* STUDY TEXT *
++++++

This section is empty.

Types

type Buffer

type Buffer interface {
	Get(i int) rune
	Slice(i, j int) string
	Len() int
}

Buffer is an interface for accessing a contiguous array of code points.

func NewBuffer

func NewBuffer(data string) Buffer

NewBuffer returns an efficient implementation of Buffer for the given text based on the ranges of the encoded code points contained within.

Code points are represented as an array of byte, uint16, or rune. This approach ensures that each index represents a code point by itself without needing to use an array of rune. At first we assume all code points are less than or equal to '\u007f'. If this holds true, the underlying storage is a byte array containing only ASCII characters. If we encountered a code point above this range but less than or equal to '\uffff' we allocate a uint16 array, copy the elements of previous byte array to the uint16 array, and continue. If this holds true, the underlying storage is a uint16 array containing only Unicode characters in the Basic Multilingual Plane. If we encounter a code point above '\uffff' we allocate an rune array, copy the previous elements of the byte or uint16 array, and continue. The underlying storage is an rune array containing any Unicode character.

func NewBufferAndLineOffsets

func NewBufferAndLineOffsets(data string) (Buffer, []int32)

NewBufferAndLineOffsets returns an efficient implementation of Buffer for the given text based on the ranges of the encoded code points contained within, as well as returning the line offsets.

Code points are represented as an array of byte, uint16, or rune. This approach ensures that each index represents a code point by itself without needing to use an array of rune. At first we assume all code points are less than or equal to '\u007f'. If this holds true, the underlying storage is a byte array containing only ASCII characters. If we encountered a code point above this range but less than or equal to '\uffff' we allocate a uint16 array, copy the elements of previous byte array to the uint16 array, and continue. If this holds true, the underlying storage is a uint16 array containing only Unicode characters in the Basic Multilingual Plane. If we encounter a code point above '\uffff' we allocate an rune array, copy the previous elements of the byte or uint16 array, and continue. The underlying storage is an rune array containing any Unicode character.

++++++

* INFORMATION SUPPLIED *
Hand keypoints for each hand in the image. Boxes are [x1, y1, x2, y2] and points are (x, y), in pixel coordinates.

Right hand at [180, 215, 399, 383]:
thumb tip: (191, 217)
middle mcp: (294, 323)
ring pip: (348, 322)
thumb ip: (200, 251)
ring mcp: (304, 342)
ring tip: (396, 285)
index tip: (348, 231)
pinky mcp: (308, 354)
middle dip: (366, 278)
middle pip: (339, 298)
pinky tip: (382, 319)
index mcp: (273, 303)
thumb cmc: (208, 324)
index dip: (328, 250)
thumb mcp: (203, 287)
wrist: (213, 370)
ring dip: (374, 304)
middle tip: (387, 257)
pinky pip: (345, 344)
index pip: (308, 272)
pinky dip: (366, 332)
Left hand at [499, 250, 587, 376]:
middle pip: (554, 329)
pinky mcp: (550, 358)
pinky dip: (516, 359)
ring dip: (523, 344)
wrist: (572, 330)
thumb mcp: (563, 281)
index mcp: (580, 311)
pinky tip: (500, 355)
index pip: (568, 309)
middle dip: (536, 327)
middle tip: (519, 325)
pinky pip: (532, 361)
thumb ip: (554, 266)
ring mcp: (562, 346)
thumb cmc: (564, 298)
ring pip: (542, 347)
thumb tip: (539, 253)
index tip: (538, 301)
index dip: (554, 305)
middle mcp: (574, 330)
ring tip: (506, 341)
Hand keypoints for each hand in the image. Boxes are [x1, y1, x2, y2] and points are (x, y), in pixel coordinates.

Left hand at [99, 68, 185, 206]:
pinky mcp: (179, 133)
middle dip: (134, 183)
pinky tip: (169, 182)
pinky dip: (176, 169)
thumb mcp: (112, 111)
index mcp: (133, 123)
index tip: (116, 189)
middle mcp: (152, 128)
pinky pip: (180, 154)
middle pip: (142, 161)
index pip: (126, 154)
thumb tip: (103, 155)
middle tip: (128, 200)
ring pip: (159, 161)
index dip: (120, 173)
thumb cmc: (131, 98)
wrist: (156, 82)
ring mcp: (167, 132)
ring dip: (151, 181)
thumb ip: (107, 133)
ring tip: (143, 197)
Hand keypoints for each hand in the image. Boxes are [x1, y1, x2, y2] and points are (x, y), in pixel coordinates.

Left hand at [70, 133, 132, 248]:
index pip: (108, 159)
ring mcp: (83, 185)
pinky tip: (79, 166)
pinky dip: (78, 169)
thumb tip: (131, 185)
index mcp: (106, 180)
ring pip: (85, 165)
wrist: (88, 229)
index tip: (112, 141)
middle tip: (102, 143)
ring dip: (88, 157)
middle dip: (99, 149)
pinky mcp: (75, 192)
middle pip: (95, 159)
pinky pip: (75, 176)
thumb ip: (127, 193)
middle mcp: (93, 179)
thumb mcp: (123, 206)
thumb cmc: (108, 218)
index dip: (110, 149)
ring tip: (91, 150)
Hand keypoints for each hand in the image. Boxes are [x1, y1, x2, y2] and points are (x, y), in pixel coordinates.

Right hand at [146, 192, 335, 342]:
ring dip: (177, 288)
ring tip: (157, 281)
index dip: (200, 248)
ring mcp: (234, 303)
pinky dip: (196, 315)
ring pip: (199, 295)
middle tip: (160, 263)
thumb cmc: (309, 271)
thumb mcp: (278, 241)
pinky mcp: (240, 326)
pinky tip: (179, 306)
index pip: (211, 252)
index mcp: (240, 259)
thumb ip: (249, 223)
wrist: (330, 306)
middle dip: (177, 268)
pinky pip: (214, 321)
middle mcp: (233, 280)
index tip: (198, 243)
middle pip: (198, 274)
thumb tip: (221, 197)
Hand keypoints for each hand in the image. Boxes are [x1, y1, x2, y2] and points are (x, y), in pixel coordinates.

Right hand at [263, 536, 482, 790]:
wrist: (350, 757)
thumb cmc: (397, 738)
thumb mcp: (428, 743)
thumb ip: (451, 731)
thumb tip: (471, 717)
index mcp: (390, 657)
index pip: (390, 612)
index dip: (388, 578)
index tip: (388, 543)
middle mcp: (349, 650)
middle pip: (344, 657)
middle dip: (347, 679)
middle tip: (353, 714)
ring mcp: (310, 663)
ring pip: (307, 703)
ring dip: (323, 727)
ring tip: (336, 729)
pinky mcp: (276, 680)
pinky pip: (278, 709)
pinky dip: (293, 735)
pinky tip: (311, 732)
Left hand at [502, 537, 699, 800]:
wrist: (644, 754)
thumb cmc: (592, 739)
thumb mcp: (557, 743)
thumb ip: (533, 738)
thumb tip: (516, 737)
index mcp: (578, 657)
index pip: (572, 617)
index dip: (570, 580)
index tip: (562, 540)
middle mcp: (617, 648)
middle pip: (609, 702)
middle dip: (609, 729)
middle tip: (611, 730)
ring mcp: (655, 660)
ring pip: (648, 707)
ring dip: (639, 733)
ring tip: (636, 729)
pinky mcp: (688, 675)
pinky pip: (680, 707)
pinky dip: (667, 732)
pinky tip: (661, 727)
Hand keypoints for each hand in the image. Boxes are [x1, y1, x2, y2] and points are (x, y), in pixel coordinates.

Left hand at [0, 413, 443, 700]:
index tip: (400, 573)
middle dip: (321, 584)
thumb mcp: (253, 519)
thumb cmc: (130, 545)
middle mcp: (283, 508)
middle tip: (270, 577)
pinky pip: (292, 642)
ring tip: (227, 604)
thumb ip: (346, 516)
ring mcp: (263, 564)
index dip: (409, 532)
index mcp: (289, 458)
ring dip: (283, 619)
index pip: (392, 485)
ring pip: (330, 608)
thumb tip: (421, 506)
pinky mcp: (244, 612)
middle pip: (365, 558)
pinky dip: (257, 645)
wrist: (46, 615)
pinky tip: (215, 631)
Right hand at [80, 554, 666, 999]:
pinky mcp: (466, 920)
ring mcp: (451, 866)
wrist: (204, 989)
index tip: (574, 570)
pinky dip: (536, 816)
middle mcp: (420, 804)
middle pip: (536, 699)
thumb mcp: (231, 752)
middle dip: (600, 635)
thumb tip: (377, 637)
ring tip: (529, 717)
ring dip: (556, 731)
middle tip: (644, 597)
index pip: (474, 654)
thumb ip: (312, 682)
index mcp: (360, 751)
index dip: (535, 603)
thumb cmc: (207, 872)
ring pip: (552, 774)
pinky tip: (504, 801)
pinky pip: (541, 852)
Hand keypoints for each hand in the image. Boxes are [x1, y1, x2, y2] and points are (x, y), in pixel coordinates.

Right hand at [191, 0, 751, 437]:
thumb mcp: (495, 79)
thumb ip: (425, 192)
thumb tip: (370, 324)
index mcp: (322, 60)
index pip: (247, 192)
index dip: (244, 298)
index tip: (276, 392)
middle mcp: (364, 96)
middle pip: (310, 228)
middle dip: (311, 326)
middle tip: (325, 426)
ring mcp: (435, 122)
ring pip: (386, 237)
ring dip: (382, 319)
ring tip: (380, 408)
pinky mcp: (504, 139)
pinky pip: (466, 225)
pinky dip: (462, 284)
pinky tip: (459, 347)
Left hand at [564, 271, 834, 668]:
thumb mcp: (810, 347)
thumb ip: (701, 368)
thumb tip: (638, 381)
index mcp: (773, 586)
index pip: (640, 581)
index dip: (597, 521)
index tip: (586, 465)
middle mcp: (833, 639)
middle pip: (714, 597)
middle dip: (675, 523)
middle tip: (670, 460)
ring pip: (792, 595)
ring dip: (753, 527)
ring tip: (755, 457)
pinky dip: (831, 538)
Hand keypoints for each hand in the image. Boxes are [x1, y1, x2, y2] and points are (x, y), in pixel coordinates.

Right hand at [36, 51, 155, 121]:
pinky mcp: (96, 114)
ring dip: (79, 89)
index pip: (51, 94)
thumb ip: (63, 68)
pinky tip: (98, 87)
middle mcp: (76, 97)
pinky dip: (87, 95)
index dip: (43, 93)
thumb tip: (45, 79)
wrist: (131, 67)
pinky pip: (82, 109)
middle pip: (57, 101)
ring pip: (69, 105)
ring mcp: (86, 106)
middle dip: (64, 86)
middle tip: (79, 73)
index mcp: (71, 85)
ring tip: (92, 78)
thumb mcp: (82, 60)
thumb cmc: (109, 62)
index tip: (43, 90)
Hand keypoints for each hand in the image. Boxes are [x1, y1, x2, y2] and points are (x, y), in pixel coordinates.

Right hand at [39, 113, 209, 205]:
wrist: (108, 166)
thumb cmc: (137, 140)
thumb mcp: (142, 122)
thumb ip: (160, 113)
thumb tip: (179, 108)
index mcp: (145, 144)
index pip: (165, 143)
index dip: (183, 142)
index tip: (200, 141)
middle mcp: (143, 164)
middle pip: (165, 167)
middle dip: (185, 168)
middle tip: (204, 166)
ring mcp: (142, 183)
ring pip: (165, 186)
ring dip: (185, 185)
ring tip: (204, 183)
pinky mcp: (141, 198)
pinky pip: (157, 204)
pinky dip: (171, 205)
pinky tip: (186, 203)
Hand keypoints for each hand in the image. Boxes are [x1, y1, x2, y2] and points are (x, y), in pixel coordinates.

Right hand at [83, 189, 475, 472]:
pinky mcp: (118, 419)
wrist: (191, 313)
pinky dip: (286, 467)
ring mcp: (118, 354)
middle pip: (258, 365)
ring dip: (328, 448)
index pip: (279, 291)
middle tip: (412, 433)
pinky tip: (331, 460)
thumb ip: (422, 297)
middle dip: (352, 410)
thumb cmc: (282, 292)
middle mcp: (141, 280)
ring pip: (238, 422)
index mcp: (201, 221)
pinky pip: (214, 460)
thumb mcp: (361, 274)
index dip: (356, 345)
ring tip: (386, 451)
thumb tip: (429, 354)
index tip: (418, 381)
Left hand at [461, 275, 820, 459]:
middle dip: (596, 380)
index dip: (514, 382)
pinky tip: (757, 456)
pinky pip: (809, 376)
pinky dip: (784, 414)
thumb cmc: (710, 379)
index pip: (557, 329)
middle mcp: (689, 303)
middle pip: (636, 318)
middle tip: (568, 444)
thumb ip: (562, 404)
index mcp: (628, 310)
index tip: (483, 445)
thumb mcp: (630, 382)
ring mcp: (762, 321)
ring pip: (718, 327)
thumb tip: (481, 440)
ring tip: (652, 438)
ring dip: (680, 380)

++++++

* WHAT YOU HAVE TO DO *
Write out the Buffer documentation again in full, word for word. The rows have nothing to do with the Buffer documentation.

* ANSWER FOR THIS EXERCISE *
This section is empty.

Types

type Buffer

type Buffer interface {
	Get(i int) rune
	Slice(i, j int) string
	Len() int
}

Buffer is an interface for accessing a contiguous array of code points.

func NewBuffer

func NewBuffer(data string) Buffer

NewBuffer returns an efficient implementation of Buffer for the given text based on the ranges of the encoded code points contained within.

Code points are represented as an array of byte, uint16, or rune. This approach ensures that each index represents a code point by itself without needing to use an array of rune. At first we assume all code points are less than or equal to '\u007f'. If this holds true, the underlying storage is a byte array containing only ASCII characters. If we encountered a code point above this range but less than or equal to '\uffff' we allocate a uint16 array, copy the elements of previous byte array to the uint16 array, and continue. If this holds true, the underlying storage is a uint16 array containing only Unicode characters in the Basic Multilingual Plane. If we encounter a code point above '\uffff' we allocate an rune array, copy the previous elements of the byte or uint16 array, and continue. The underlying storage is an rune array containing any Unicode character.

func NewBufferAndLineOffsets

func NewBufferAndLineOffsets(data string) (Buffer, []int32)

NewBufferAndLineOffsets returns an efficient implementation of Buffer for the given text based on the ranges of the encoded code points contained within, as well as returning the line offsets.

Code points are represented as an array of byte, uint16, or rune. This approach ensures that each index represents a code point by itself without needing to use an array of rune. At first we assume all code points are less than or equal to '\u007f'. If this holds true, the underlying storage is a byte array containing only ASCII characters. If we encountered a code point above this range but less than or equal to '\uffff' we allocate a uint16 array, copy the elements of previous byte array to the uint16 array, and continue. If this holds true, the underlying storage is a uint16 array containing only Unicode characters in the Basic Multilingual Plane. If we encounter a code point above '\uffff' we allocate an rune array, copy the previous elements of the byte or uint16 array, and continue. The underlying storage is an rune array containing any Unicode character.